• [What you need to do] The entries below contain pictures, which are to be left out; write out exactly, and only, the lines from the line with "right ear: (112, 60)" up to and including the line with "right eye: (124, 46)".
Segment Start: Dataset extract
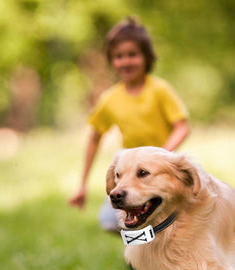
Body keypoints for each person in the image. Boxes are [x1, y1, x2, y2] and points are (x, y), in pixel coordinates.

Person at [69, 17, 190, 232]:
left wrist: (162, 156)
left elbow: (182, 127)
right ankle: (141, 255)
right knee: (110, 221)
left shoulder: (160, 90)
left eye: (132, 54)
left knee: (178, 218)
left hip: (161, 172)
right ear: (112, 60)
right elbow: (95, 138)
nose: (126, 61)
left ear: (146, 57)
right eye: (118, 56)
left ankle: (167, 251)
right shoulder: (110, 99)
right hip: (130, 175)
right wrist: (82, 184)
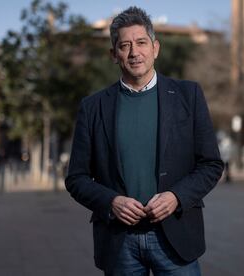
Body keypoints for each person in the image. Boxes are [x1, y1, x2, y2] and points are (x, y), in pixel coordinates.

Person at [65, 6, 223, 275]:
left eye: (141, 43)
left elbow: (211, 164)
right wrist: (111, 202)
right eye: (124, 46)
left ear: (155, 48)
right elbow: (76, 178)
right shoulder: (93, 107)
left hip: (176, 237)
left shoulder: (189, 96)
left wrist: (176, 196)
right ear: (114, 55)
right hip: (119, 242)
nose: (134, 52)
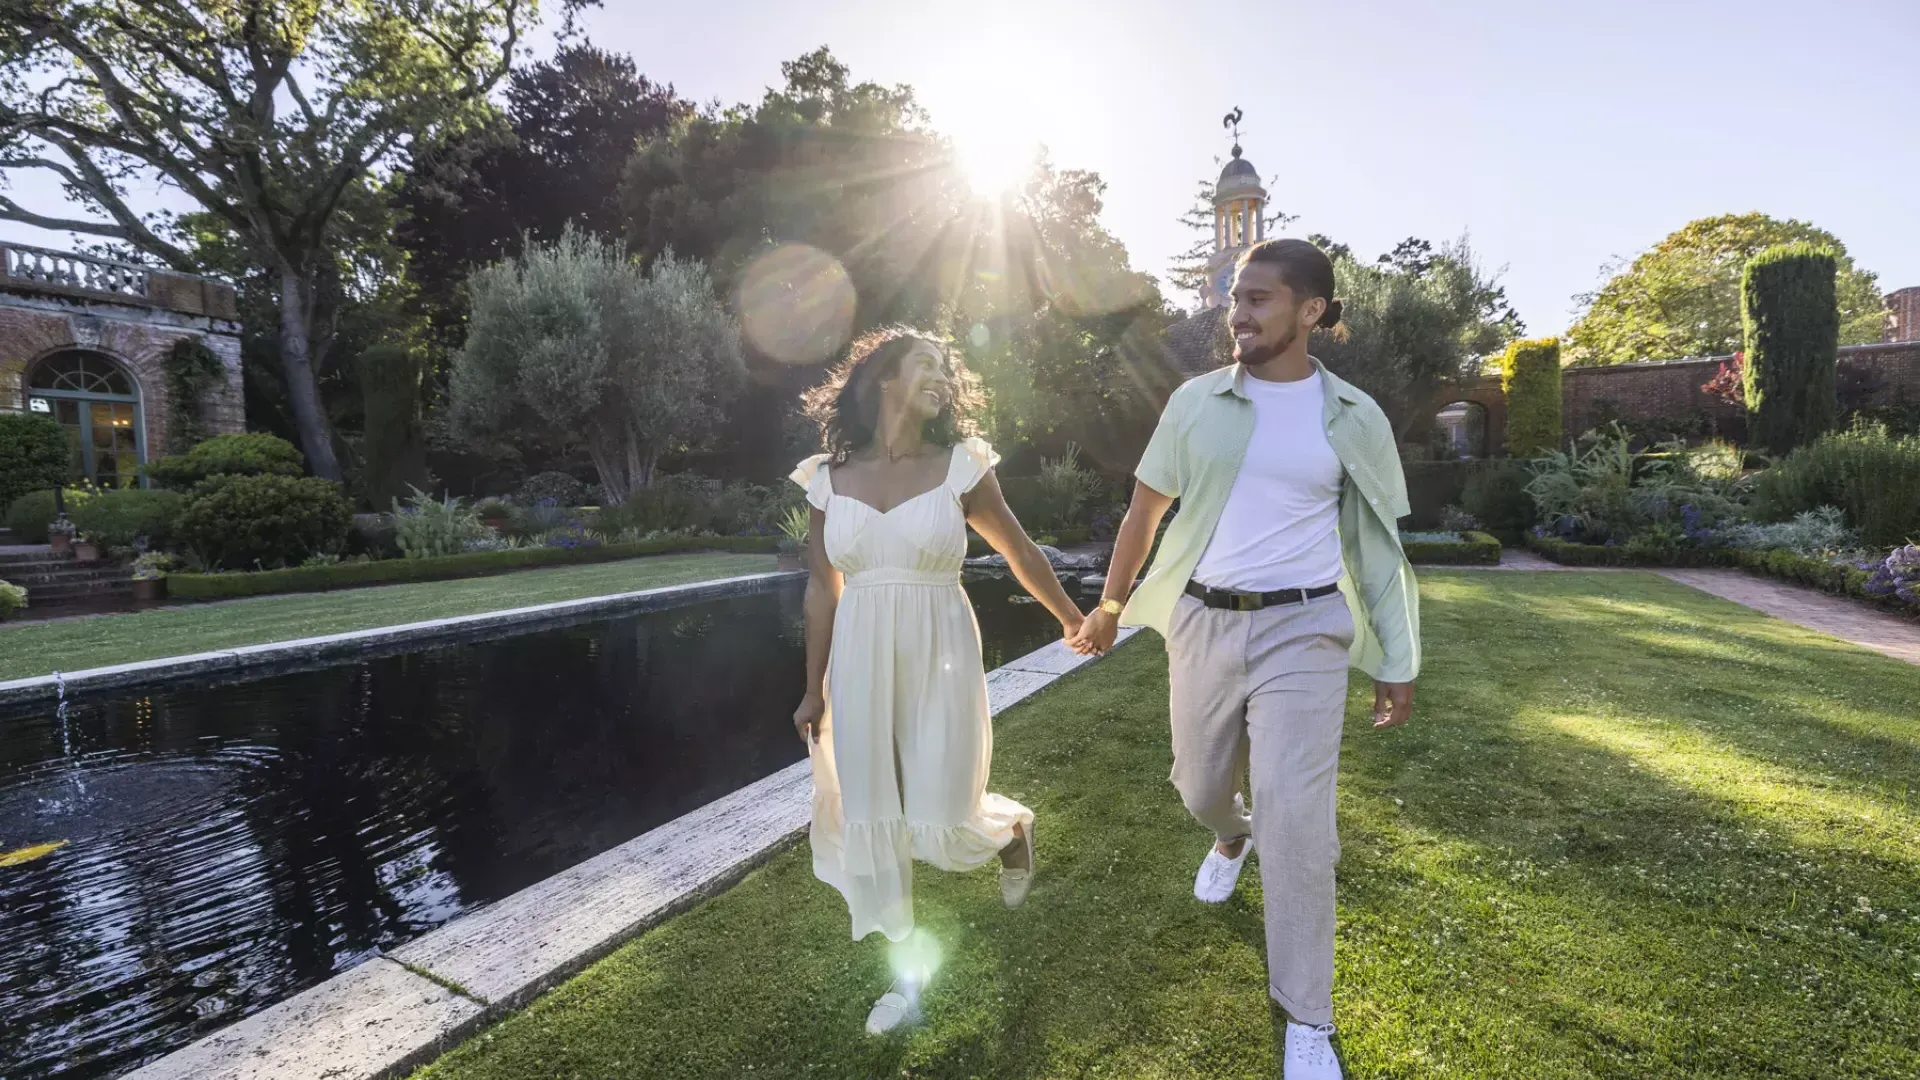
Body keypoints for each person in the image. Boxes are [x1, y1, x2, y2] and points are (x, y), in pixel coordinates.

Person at [1071, 238, 1420, 1079]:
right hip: (1203, 623)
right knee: (1198, 788)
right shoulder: (1197, 402)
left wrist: (1397, 658)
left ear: (1310, 311)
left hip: (1305, 630)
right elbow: (1141, 515)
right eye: (1235, 298)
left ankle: (1308, 1016)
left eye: (1259, 299)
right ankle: (1232, 838)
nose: (1239, 314)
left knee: (1301, 822)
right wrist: (1112, 604)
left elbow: (1378, 548)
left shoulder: (1355, 418)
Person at [790, 326, 1091, 1036]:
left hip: (942, 649)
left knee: (945, 813)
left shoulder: (961, 467)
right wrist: (812, 689)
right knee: (875, 815)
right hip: (858, 659)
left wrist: (1074, 619)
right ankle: (905, 979)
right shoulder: (825, 481)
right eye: (928, 364)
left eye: (948, 370)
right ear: (885, 380)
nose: (943, 378)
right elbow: (819, 591)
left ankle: (1010, 834)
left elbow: (1019, 551)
Segment End: Dataset extract
• [Completed exercise]
right ear: (112, 60)
right elbow: (95, 138)
nose: (126, 61)
left ear: (146, 57)
right eye: (118, 56)
left ankle: (167, 251)
right shoulder: (110, 99)
right hip: (130, 175)
right wrist: (82, 184)
Body keypoints for each person in the image. Boxes are [x1, y1, x2, y2] and points are (x, y), in pixel coordinates.

Person at [65, 6, 223, 275]:
left eye: (141, 43)
left elbow: (211, 164)
right wrist: (111, 202)
right eye: (124, 46)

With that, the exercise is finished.